Today’s multilingual voter pamphlets do not have instructions in French, German, Italian, or Portuguese. But as historian Ralph Pearce reveals, between 1848 and 1920 those ethnic groups were among the most prevalent communities in the Santa Clara Valley. The February 2018 Sourisseau Academy photo album explores San Jose’s early immigrants and their interesting ethnic neighborhoods.

In the February 2018 Sourisseau Academy news video Michael Hurley examines San Jose’s earliest banks; one of which — A.P. Giannini’s Bank of Italy — eventually became today’s Bank of America.

Elizabeth Weiss discusses new book

“I love bones. My appreciation of the beauty of skeletal anatomy started at a very young age,” writes Anthropology Professor Elizabeth Weiss in a University of Florida Press blog post, “Human Variation: More Than Skin Deep.” In the post Professor Weiss discusses insights from her new book, Reading the Bones: Activity, Biology, and Culture. For example, “forensic anthropologists are attempting to use bone variation to identify more than just age, sex, and cause of death. Some have used differences in upper arm bone diameters to look at whether the individual was left- or right-handed, arguing that the strength of the bone indicates which arm was used more.” Fascinating!
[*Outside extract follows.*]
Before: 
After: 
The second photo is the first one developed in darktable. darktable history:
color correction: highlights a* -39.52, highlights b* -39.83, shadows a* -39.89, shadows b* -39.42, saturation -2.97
Jan English-Lueck interviewed in a documentary

Anthropology Professor Jan English-Lueck will appear in a forthcoming documentary on the Science Channel, “Silicon Valley: The Untold Story.” The documentary premieres on January 28. The program description follows:

“Just south of San Francisco lies a region that has spawned not just new products but whole new industries, from vacuum tubes to radio, microchips to personal computers, mobile devices, apps and social media. Home to Apple and Facebook, Intel and Google, there is simply no other place on earth that can rival its remarkable record of innovation. A new Science Channel three-part documentary series will provide a comprehensive look at the century-and-a-half history of this fascinating place, and reveal how and why it became such a fertile ground for technological breakthroughs. SILICON VALLEY: THE UNTOLD STORY premieres Sunday, January 28 at 8, 9 and 10 p.m. It is produced with support from the Alfred P. Sloan Foundation. The Computer History Museum in Mountain View, CA is serving as the community and education outreach partner on the series.”

This promises to be a very interesting program!